▸ Task item: Please write out every line of the items below word for word, keeping each line as it stands.

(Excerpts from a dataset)
************
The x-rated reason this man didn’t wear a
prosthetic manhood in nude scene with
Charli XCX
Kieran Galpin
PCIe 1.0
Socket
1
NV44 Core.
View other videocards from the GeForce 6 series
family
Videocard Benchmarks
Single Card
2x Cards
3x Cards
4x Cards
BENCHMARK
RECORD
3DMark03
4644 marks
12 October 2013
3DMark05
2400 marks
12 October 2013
************
▸ Task solution:
The x-rated reason this man didn’t wear a
prosthetic manhood in nude scene with
Charli XCX
Kieran Galpin
PCIe 1.0
Socket
1
NV44 Core.
View other videocards from the GeForce 6 series
family
Videocard Benchmarks
Single Card
2x Cards
3x Cards
4x Cards
BENCHMARK
RECORD
3DMark03
4644 marks
12 October 2013
3DMark05
2400 marks
12 October 2013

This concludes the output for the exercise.